When to see a dermatologist
Postpartum hair shedding is self-limiting in the vast majority of women, but you should consult a dermatologist if:
- Shedding continues at high volume past 12 months postpartum
- You see patches of complete hair loss (smooth bald circles), which can indicate alopecia areata, not telogen effluvium
- You’re losing hair from your eyebrows or eyelashes as well, which can suggest thyroid issues or other systemic problems
- You have hair loss along with new symptoms — fatigue beyond normal postpartum tiredness, weight changes, mood changes — that might point to thyroid disease or anemia
- The shedding is significantly affecting your mental health, even if it’s “just” telogen effluvium
A dermatologist can do a pull test, examine your scalp with a dermatoscope, run targeted blood work, and rule out other causes of hair loss that occasionally coincide with the postpartum period (androgenetic alopecia, alopecia areata, autoimmune conditions, postpartum thyroiditis).
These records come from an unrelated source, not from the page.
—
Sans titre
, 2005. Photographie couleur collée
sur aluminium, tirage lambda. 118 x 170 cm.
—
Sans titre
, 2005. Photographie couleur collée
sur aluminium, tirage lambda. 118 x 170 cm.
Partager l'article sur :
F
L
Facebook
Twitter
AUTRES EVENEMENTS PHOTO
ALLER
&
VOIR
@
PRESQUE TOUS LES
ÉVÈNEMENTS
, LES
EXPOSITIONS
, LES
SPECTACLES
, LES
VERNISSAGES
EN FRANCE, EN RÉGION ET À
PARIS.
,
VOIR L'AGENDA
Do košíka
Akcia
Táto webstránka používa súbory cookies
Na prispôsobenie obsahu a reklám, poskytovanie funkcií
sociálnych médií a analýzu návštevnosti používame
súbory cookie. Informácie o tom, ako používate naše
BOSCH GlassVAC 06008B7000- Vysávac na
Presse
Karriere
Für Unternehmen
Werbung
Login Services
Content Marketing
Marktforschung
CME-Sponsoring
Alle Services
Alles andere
Frequently asked questions
Is postpartum hair loss worse with each pregnancy?
It varies a lot between women, and even between pregnancies for the same woman. There’s no clear pattern that says it gets progressively worse. Genetics, age, stress level, nutritional status, and breastfeeding intensity all factor in.
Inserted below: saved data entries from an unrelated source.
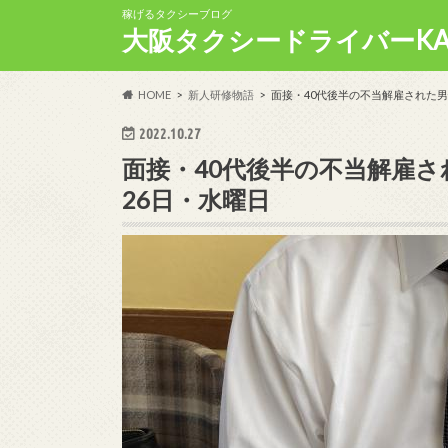
稼げるタクシーブログ
大阪タクシードライバーKA
HOME
新人研修物語
面接・40代後半の不当解雇された男
2022.10.27
面接・40代後半の不当解雇さ
26日・水曜日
Does breastfeeding cause hair loss?
Breastfeeding itself isn’t a direct cause — the hormonal shift after delivery is. However, breastfeeding can delay the return to baseline hormones, which may slightly prolong the shedding phase in some women. The benefits of breastfeeding far outweigh this minor effect, and weaning isn’t typically recommended just to address hair loss.
I had a miscarriage and I’m shedding. Is that the same thing?
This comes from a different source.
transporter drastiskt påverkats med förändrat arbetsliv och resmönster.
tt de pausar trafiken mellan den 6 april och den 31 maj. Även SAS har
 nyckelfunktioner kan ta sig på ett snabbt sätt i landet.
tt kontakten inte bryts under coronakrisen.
Yes. Miscarriage, particularly later in the first or second trimester, can trigger the same hormonal shift and the same telogen effluvium. The timeline is usually similar — shedding begins 2–4 months after the loss.
Can I dye or chemically straighten my hair during this period?
You can, but most stylists and dermatologists suggest waiting until the active shedding phase has passed — typically around 6 months postpartum — before doing anything chemically aggressive. The hair you have is fine; the hair that’s about to shed will shed regardless. But chemical processing on already-stressed hair can affect the new regrowth coming in.
Is there anything I can take while breastfeeding?
The standard recommendations for breastfeeding mothers concerned about hair: continue your prenatal or postnatal vitamin, eat enough protein, address any iron or vitamin D deficiency under your doctor’s supervision, and prioritize sleep where you can (laughable advice with a newborn, but the science is what the science is). Topical minoxidil is sometimes used during breastfeeding, but discuss with your doctor first.
Will it grow back the same?
For most women, yes. Around 12–15 months postpartum, hair density typically returns to something close to baseline. Some women report that postpartum hair grows back with slight changes in texture (curlier, straighter, finer, coarser) — this is real but uncommon. If you have a family history of androgenetic alopecia and you’re noticing that hair is not fully growing back at the temples and crown, that’s worth discussing with a dermatologist, as pregnancy can sometimes accelerate underlying pattern hair loss.
The bottom line
Postpartum hair loss is one of the most common and most misunderstood postpartum experiences. It’s frightening when it happens, but in the overwhelming majority of cases, it’s temporary, it’s normal, and it resolves on its own.
The most useful things you can do are unglamorous: check your bloodwork, eat enough protein, be gentle with your hair, and trust the timeline. Skip the expensive miracle products. Be patient with yourself — your body has done an enormous amount of work, and it’s still recovering.
If shedding is severe or prolonged, talk to a dermatologist. There’s good treatment available when it’s needed, and there’s no reason to suffer in silence with something that has real solutions.